- **WRITTEN INSTRUCTION 1**
Translate this sentence from the global economy essay into Spanish: "Life becomes unstable, the future unbearably uncertain."
- **WRITTEN INSTRUCTION 2**
In the global economy essay, what did the last stage of the Industrial Revolution introduce?

- **SOURCE EXCERPT**
Monday, 24 November 2014

An economist explains what the heck is happening to the global economy

global-economy

The dawn of the twenty-first century has proved unsettling. It was not what we expected. Only a few years ago, the world was full with apparently justified optimism. The new century would be free of the ideological fights that plagued the twentieth. A consensus emerged that markets and democracy were the basis for healthy societies; the prospect of a war between superpowers faded into the past; a “new economy” born out of the combination of computers and telecommunications was emerging and globalization was uniting the world into a happy global village. Countries all over the world liberalized their economies and joined the ranks of democracy.


As the new century settled in, however, worrying facts are deflating all these optimistic expectations. Each and every one of the reasons for optimism has failed to deliver what it promised and many problems that we thought we had left well behind have come back to haunt us. Negative turns in the distribution of income and wealth, financial crises, terrorism, fundamentalist terrorist states trying to spring out of the Middle East and Africa, a visible turning away from democracy in many countries that had just become capitalistic or democratic, Russia expanding its territory just like the aggressive powers of yesteryear… All these things point towards one single impression: life has suddenly become chaotic as the political order that existed in the twentieth century collapsed all around us, leaving the world at the whim of fanatical Islamic groups and rogue states, authoritarian great powers, and petty tyrants in Latin America. It seems that a faraway past is coming back.


What is happening? What do we have in common with the turn of the last century to bring back a host of problems that we thought had become part of the past?


The disruptions


What we have in common with the people of one hundred years ago is that we, like they did, are going under the sway of a technological revolution that will change our lives as deeply as the Industrial Revolution changed theirs.


Profound technological advances, while opening the road for a better future in the long run, are terribly disruptive in the short term. They render obsolete the capital accumulated in physical assets, in human knowledge and skills, and, even more fundamentally, in the shape of the institutions linking together the fabric of society. People who thought they had their future assured suddenly find that their skills have been turned obsolete by the new technologies or by the new styles of life derived from them. Activities that had been for decades the mainstay of an economy suddenly become unprofitable, either because their product disappeared or because, to be profitable, they have to be relocated to another part of the world.


This brings about all kinds of economic and social disruptions, including unemployment, negative turns in the distribution of income, bankruptcies, frequent financial crises, and depression. Life becomes unstable, the future unbearably uncertain.


This is what was happening a hundred years ago under the influence of the last stage of the Industrial Revolution, that which introduced electricity, the telephone, the internal combustion engine, the car, and the airplane.


This is what is starting to happen in our times as well under the influence of the new revolution that was set in motion by connectivity, the power to manage complex tasks from afar in real time, an ability that the combination of computers, telecommunications, and fast means of transportation has made possible. As much as the Industrial Revolution multiplied the power of the muscle, the new revolution is multiplying the power of the mind. It promises to improve dramatically the way we live.


In the short run, however, the transition to this new connected world implies the disruption, even the destruction, of what we have today in terms of skills, investments, ways of life, and basic institutions for our social order.

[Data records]
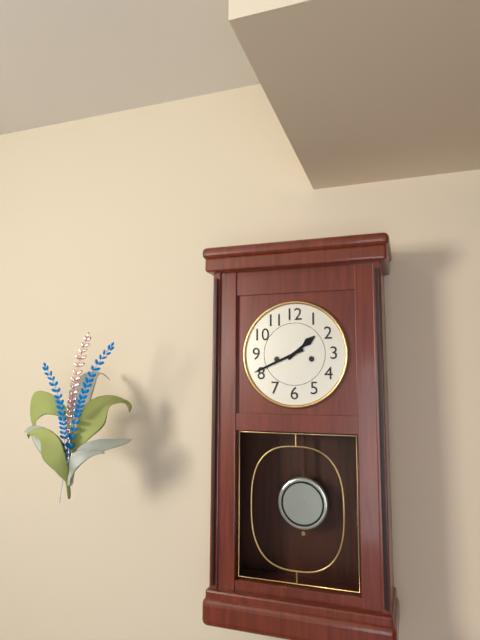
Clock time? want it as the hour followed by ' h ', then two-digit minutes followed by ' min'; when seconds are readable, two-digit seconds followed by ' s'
1 h 41 min
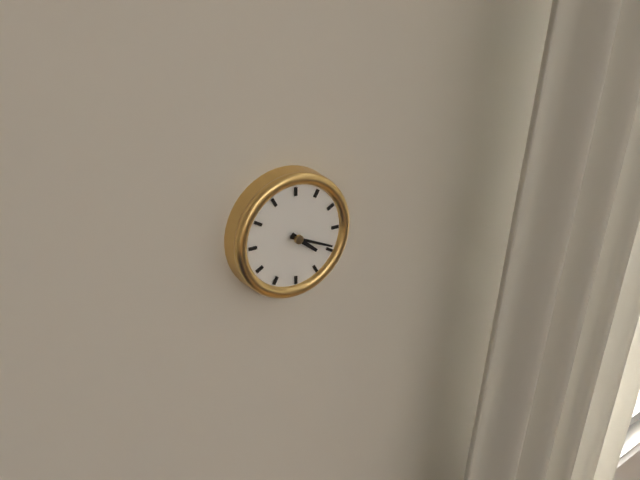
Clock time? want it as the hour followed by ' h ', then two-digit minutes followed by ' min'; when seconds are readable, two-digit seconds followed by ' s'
4 h 19 min
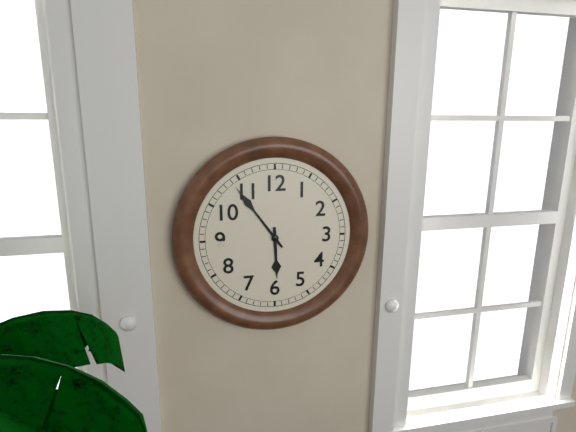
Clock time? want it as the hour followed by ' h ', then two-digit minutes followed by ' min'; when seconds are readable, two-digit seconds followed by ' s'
5 h 54 min
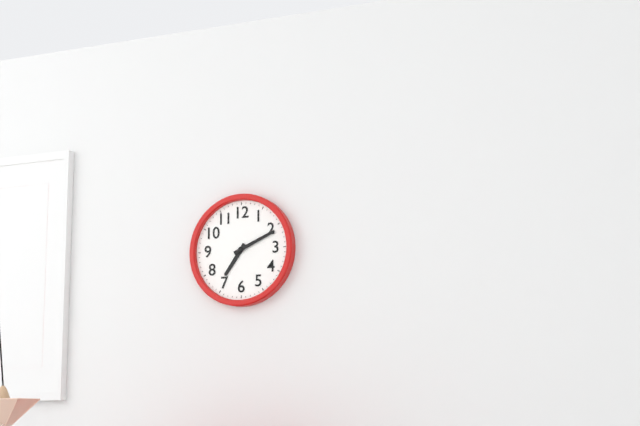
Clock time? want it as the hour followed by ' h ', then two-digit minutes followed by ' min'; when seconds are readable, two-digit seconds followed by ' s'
7 h 11 min
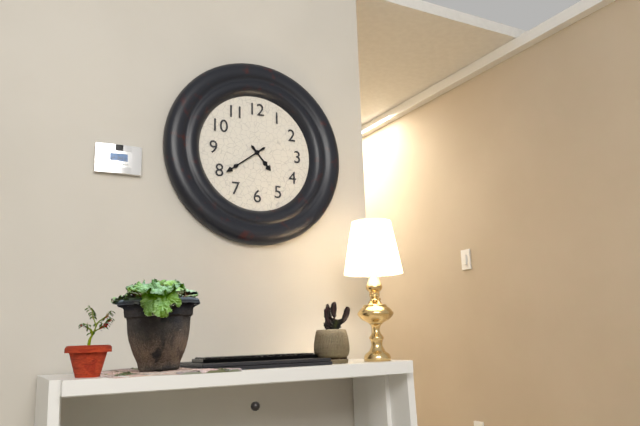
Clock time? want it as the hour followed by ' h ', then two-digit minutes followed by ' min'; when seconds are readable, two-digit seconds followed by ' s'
4 h 39 min
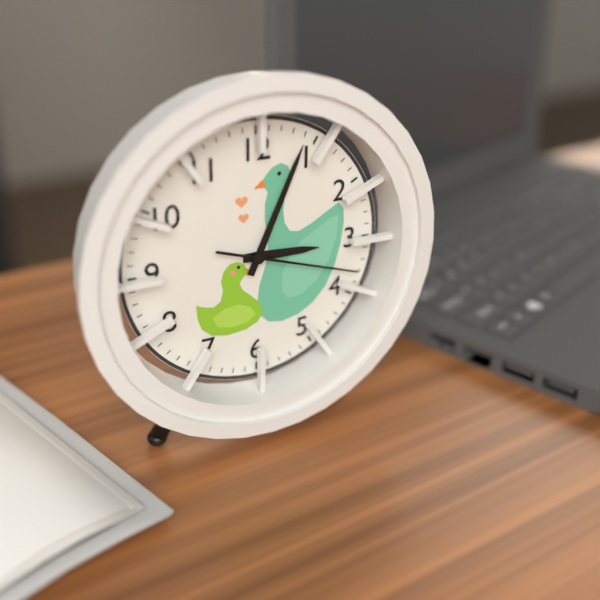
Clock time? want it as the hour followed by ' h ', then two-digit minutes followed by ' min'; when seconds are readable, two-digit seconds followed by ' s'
3 h 04 min 18 s
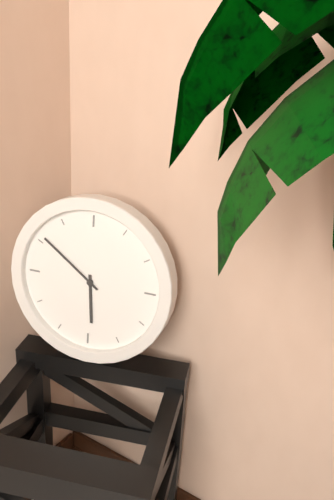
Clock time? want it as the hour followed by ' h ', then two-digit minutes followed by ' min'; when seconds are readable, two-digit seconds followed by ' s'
5 h 51 min
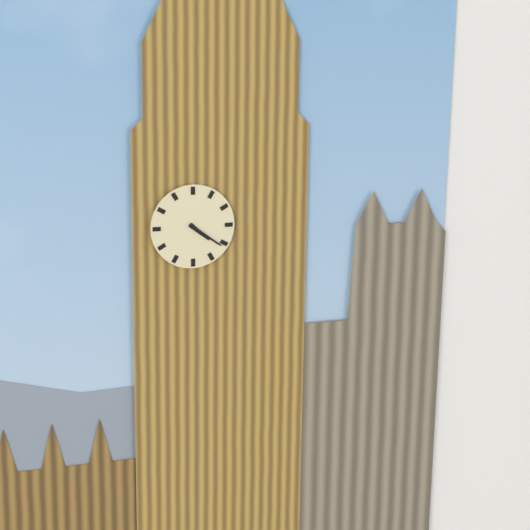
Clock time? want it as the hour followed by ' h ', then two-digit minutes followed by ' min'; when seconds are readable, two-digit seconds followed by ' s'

- **CORRECT RESPONSE 1**
La vida se vuelve inestable, el futuro insoportablemente incierto.

- **CORRECT RESPONSE 2**
Electricity, the telephone, the internal combustion engine, the car, and the airplane.